Most other bus companies in Cambodia simply don’t measure up.
If nothing else, do it for your safety! Other buses we took were unsettlingly old and rickety, with drivers who must midnight as drag racers. There were inexplicable delays on hot street corners and bus switches in random towns. Giant Ibis buses, however, were new and in great condition for Southeast Asia transportation. Their shiny, pretty fleet is probably partly due to their recent appearance on the scene. I’m a bad travel blogger and forgot to take pictures of the insides of the buses, but the ones on the Giant Ibis website are pretty accurate. The seats were clean. The floors weren’t even sticky. And get this, guys—THE WIFI WORKED. I know, it’s unheard-of. They picked us up at our hostel and got us to our destination drama-free and on time, which is also somewhat unheard-of in Cambodia.

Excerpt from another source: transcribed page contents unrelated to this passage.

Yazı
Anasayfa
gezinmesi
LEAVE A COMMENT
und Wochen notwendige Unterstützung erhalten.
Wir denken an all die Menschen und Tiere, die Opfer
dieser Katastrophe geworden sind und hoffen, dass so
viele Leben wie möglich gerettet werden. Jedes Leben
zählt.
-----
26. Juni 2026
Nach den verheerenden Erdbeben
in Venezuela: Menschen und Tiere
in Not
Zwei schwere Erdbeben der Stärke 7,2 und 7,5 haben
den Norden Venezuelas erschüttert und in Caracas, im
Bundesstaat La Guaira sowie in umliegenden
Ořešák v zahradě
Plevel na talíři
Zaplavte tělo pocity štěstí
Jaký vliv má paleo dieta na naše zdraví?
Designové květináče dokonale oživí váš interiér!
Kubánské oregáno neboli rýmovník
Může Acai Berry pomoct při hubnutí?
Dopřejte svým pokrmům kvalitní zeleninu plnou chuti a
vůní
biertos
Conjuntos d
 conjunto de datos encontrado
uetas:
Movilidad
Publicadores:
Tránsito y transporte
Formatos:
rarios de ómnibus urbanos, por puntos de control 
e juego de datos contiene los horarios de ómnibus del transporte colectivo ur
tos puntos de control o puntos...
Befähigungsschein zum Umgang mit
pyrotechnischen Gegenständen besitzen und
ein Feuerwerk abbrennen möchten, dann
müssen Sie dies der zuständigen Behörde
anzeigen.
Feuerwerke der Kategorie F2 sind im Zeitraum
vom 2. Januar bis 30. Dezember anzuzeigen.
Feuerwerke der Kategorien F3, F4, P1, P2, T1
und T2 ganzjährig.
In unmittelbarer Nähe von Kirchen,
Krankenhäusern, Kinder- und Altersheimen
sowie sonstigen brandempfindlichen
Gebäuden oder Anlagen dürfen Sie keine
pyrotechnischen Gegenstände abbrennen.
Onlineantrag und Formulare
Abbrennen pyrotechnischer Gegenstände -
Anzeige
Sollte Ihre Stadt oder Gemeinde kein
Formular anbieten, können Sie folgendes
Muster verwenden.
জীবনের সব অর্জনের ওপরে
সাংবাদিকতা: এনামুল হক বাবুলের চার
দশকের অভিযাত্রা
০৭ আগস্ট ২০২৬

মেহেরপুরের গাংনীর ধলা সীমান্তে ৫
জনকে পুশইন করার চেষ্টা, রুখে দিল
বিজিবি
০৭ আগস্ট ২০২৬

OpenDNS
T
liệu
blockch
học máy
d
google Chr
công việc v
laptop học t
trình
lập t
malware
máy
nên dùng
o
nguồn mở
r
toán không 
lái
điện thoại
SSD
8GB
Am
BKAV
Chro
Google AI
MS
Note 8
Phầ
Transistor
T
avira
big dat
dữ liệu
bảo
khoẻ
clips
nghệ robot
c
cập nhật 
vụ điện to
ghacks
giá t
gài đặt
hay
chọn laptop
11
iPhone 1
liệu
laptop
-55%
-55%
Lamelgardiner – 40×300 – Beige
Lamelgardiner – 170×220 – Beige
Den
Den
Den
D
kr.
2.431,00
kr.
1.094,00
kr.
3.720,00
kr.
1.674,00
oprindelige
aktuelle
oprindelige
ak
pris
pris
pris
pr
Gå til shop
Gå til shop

Not only were these buses the nicest in Cambodia, I’d go as far to say they were my favorite in Southeast Asia.
You can book them at your hostel. There’s probably gonna be this big booklet at the front desk with a bunch of different bus companies in it, and I know some of the other ones will have pictures that look just fine. The PICTURES LIE. That private black, sleek 10-seater you booked is actually a fading rusty yellowish glorified tuk-tuk. Every time. Giant Ibis, best bus company in Cambodia, won’t play you like that. If your route offers it, just do yourself a favor and take the Giant Ibis. I hope their quality remains this good as they get more and more popular.
Have you taken a Giant Ibis bus? Do you think there’s another best bus company in Cambodia I’m overlooking? Sound off in the comments, by all means!